CORTE SUPREMA DE JUSTICIA SALA DE CASACIÓN CIVIL Magistrado Ponente: JESÚS VALL DE RUTÉN RUIZ Bogotá D. C., nueve (09) de agosto de dos mil trece (2013) Discutido y aprobado en sesión de seis (06) de agosto de dos mil trece (2013) Ref.: Exp. 11001-22-10-000-2013-00255-01 Se decide la impugnación interpuesta frente al fallo de 18 de junio de 2013, proferido por la Sala de Familia del Tribunal Superior del Distrito Judicial de Bogotá, dentro de la acción de tutela promovida por Marina Huérfano Huérfano y José Guillermo Cañón Forero, contra el Juzgado Primero de Familia de la misma ciudad; a cuyo trámite se vincularon a la Comisaría Doce de Familia de Barrios Unidos de la Localidad aludida y a las partes e intervinientes del trámite sobre el cual versa la queja constitucional.
ANTECEDENTES 1. Los promotores del amparo reclaman la protección constitucional de las garantías al debido proceso, administración de justicia, “ indebida notificación”, mínimo vital y “ principio de legalidad”, presuntamente vulnerados por la autoridad judicial accionada con ocasión de la providencia de 24 de abril de 2013, emitida dentro del incidente por incumplimiento a la medida de protección decretada a favor de Santiago Huérfano Huérfano, Graciela Rodríguez Mendoza, Liseth Tatiana y Adriana Catalina Huérfano Rodríguez.

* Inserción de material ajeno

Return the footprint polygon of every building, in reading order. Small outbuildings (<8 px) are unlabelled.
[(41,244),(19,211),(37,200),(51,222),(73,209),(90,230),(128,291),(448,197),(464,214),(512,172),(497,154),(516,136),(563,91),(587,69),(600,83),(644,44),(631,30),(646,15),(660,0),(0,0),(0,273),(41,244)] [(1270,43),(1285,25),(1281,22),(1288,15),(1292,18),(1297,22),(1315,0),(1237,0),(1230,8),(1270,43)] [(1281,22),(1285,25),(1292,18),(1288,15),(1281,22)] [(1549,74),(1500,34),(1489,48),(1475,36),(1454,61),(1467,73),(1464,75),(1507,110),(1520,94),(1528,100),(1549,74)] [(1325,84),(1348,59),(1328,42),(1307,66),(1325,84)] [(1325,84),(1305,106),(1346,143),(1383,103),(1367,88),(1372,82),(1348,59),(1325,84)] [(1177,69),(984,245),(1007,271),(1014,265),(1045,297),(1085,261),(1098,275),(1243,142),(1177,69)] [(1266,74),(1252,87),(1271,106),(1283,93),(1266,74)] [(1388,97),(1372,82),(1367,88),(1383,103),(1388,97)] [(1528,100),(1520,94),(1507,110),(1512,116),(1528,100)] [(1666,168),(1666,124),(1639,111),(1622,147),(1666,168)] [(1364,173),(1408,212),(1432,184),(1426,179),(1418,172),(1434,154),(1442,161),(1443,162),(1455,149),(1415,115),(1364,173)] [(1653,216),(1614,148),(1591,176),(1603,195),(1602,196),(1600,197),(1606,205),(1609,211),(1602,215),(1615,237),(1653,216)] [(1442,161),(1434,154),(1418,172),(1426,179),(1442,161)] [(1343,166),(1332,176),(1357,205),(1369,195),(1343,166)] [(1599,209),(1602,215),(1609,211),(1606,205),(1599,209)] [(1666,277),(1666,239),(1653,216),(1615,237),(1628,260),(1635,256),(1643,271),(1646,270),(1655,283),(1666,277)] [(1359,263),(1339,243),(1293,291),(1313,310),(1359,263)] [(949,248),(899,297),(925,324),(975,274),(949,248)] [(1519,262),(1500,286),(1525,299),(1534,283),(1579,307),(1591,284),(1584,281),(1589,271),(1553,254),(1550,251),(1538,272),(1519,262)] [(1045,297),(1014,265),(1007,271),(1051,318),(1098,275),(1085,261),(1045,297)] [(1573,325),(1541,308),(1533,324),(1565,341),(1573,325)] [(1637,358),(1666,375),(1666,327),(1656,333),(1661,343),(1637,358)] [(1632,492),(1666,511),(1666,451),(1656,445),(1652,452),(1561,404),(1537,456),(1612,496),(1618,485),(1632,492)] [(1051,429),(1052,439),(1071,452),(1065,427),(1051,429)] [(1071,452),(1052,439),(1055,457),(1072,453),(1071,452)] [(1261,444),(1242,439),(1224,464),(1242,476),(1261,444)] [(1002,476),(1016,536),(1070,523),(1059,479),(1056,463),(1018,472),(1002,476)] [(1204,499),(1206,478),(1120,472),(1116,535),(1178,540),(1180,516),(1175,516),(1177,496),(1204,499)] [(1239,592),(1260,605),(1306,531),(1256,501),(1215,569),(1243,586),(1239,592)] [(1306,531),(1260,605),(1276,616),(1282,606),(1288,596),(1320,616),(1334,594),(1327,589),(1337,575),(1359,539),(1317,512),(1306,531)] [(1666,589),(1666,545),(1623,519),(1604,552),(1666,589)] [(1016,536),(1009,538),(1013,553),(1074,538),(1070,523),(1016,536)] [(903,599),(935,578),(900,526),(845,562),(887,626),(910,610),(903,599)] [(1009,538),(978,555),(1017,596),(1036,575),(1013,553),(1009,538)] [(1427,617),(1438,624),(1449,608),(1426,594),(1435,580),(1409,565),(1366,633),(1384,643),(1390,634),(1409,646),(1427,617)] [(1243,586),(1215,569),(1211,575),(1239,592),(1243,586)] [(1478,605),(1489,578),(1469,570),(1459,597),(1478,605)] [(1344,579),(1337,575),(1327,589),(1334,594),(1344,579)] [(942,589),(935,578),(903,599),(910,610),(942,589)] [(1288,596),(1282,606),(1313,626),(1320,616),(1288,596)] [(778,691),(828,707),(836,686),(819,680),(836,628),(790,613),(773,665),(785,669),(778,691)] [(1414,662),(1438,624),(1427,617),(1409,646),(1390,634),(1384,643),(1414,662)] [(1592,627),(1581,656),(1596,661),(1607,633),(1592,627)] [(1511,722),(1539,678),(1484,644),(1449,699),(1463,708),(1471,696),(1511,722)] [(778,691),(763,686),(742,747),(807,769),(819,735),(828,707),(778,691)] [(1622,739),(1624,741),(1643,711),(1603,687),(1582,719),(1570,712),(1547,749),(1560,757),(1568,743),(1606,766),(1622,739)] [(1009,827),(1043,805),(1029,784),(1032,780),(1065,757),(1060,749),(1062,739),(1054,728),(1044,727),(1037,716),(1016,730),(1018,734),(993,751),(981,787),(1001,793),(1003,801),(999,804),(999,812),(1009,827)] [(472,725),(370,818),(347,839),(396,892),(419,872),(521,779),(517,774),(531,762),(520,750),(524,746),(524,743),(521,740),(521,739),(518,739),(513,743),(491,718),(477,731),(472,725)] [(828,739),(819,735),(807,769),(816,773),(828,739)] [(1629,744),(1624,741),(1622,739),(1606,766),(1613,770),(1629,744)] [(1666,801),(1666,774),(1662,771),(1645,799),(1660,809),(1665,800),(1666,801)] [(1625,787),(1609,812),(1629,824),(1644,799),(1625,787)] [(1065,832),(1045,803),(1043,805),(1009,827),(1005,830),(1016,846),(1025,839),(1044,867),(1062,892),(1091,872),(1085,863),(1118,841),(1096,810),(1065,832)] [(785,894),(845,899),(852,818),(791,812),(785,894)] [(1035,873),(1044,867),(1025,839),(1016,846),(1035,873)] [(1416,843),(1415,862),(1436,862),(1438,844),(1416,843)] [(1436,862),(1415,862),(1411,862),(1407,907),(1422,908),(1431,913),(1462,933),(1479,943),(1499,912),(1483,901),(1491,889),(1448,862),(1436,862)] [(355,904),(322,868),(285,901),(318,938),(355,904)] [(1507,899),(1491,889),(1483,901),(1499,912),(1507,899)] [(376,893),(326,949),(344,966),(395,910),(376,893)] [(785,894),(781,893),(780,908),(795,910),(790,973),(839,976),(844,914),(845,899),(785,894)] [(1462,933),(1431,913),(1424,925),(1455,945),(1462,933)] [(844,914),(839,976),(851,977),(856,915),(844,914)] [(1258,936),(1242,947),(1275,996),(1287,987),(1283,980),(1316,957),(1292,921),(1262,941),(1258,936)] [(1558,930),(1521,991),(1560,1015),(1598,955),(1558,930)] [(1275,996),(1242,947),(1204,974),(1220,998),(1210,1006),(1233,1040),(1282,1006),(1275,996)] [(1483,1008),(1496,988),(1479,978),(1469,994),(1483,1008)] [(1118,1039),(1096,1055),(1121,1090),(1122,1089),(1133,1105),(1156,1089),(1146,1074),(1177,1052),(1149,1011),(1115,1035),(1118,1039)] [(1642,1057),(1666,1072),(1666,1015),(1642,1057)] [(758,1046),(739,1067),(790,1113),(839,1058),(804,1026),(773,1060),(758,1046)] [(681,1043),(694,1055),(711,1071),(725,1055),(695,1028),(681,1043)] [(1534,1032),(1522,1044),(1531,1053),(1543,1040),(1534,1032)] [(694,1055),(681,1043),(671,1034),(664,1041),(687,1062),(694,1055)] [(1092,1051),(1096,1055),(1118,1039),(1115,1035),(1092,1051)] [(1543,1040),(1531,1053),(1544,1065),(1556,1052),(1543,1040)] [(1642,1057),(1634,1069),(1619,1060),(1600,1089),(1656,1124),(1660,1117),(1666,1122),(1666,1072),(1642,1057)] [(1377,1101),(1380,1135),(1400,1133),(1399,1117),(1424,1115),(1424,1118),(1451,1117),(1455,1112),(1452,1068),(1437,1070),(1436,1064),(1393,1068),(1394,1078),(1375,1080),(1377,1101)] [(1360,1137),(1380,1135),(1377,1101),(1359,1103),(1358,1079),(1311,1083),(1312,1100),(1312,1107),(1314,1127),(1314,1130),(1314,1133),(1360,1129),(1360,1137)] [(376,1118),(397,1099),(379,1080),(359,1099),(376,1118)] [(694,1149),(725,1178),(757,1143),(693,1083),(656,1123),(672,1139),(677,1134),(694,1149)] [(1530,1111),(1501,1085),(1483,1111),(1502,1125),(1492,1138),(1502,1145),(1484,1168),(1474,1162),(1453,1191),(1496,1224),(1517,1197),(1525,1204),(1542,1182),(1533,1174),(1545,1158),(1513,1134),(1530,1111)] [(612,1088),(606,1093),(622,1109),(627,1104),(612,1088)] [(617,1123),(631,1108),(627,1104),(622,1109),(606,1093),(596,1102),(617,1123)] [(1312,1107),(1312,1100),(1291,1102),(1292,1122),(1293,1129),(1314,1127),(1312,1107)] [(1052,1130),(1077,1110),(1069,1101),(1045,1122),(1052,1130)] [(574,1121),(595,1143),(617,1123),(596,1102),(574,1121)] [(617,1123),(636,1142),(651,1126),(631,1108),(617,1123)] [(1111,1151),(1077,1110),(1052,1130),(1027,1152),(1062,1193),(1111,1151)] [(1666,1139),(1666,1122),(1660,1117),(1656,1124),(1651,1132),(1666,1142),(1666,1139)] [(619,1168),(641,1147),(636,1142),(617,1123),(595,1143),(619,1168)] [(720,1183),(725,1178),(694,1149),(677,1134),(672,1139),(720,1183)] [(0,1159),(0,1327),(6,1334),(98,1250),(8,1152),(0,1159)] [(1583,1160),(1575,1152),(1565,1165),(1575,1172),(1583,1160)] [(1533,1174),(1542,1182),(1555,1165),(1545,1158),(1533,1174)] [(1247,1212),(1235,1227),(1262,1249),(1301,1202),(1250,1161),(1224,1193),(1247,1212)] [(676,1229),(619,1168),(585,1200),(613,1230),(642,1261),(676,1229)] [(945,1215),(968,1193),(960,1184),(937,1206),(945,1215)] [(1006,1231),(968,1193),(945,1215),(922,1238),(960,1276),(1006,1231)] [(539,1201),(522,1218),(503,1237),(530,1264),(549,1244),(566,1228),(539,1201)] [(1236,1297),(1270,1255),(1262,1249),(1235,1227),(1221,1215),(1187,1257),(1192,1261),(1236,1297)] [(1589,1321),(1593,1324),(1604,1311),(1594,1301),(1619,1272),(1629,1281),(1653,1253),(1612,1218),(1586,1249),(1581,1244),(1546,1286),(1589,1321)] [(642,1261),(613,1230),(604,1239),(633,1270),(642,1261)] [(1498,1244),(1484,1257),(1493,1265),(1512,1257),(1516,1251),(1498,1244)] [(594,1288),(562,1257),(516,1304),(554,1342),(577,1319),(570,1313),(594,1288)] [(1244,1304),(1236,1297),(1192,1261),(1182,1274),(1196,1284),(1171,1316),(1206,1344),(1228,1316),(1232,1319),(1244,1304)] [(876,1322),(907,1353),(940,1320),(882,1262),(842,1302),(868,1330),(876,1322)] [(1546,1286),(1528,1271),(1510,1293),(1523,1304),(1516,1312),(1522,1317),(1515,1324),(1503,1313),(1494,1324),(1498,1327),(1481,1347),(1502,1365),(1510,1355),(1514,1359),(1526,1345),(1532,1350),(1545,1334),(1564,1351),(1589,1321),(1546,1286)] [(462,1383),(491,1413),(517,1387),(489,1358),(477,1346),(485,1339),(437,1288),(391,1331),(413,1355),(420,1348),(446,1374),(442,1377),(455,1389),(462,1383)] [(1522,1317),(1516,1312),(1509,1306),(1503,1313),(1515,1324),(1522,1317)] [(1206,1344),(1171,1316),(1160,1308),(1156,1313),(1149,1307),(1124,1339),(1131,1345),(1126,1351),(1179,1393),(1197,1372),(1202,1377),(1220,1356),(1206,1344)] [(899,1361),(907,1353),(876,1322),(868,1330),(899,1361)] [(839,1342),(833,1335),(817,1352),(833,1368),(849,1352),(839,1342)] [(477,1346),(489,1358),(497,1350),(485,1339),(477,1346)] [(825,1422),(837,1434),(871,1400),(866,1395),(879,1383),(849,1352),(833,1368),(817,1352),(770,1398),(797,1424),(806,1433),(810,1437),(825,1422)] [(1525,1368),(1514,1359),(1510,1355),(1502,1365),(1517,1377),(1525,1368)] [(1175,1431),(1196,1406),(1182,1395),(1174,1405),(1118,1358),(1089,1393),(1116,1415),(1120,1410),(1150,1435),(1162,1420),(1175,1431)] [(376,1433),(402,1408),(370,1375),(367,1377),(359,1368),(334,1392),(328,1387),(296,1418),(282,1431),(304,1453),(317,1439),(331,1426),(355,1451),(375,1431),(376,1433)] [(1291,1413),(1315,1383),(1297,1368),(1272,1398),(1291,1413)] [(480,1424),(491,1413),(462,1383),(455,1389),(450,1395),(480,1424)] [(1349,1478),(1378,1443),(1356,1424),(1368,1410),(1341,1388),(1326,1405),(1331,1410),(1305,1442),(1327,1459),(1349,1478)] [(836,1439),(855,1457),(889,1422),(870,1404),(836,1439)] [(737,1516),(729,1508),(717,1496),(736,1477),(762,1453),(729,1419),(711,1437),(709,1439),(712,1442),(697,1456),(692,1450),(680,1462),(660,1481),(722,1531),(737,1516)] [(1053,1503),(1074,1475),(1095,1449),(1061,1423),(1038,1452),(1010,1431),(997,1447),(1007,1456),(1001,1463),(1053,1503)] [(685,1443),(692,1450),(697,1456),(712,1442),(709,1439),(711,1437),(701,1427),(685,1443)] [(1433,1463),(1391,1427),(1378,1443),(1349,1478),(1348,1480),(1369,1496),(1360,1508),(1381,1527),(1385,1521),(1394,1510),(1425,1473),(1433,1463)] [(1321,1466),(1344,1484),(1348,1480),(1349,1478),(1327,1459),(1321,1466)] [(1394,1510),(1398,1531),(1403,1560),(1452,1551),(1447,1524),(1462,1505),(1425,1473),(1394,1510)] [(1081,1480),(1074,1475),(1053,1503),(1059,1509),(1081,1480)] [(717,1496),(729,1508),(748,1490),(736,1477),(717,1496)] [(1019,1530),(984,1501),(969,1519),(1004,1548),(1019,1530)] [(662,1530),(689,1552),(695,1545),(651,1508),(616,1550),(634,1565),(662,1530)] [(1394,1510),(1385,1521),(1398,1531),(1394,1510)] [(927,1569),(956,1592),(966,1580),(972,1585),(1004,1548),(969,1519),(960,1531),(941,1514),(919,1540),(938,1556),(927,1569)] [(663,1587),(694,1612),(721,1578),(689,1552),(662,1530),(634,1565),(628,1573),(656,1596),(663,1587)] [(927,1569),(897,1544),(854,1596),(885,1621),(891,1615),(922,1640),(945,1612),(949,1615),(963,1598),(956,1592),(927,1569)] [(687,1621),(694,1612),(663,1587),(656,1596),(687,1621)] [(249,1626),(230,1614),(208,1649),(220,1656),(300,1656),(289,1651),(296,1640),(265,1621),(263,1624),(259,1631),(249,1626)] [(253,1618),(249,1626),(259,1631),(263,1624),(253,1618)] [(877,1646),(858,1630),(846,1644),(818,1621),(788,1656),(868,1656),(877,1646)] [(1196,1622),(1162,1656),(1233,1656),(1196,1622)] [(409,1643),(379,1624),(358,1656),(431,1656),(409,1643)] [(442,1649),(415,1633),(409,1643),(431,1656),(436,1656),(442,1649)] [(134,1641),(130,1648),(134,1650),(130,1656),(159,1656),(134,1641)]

Solicita, entonces, que se “ decret[e] la nulidad de la decisión del recurso de consulta…del incidente por incumplimiento…a la medida de protección” (folio 15 del cuaderno del Tribunal). 2. Sustenta su petición, en síntesis, así: Por medio de la decisión de 28 de diciembre de 2012, la Comisaría Doce de Familia de Barrios Unidos de Bogotá decretó medida de protección a favor de Santiago Huérfano Huérfano, Graciela Rodríguez Mendoza, Liseth Tatiana y Adriana Catalina Huérfano Rodríguez, consistente en que los accionantes no podían ingresar por la entrada principal de la residencia que compartían con las prenombradas personas (folios 1 a 16 del cuaderno del Tribunal).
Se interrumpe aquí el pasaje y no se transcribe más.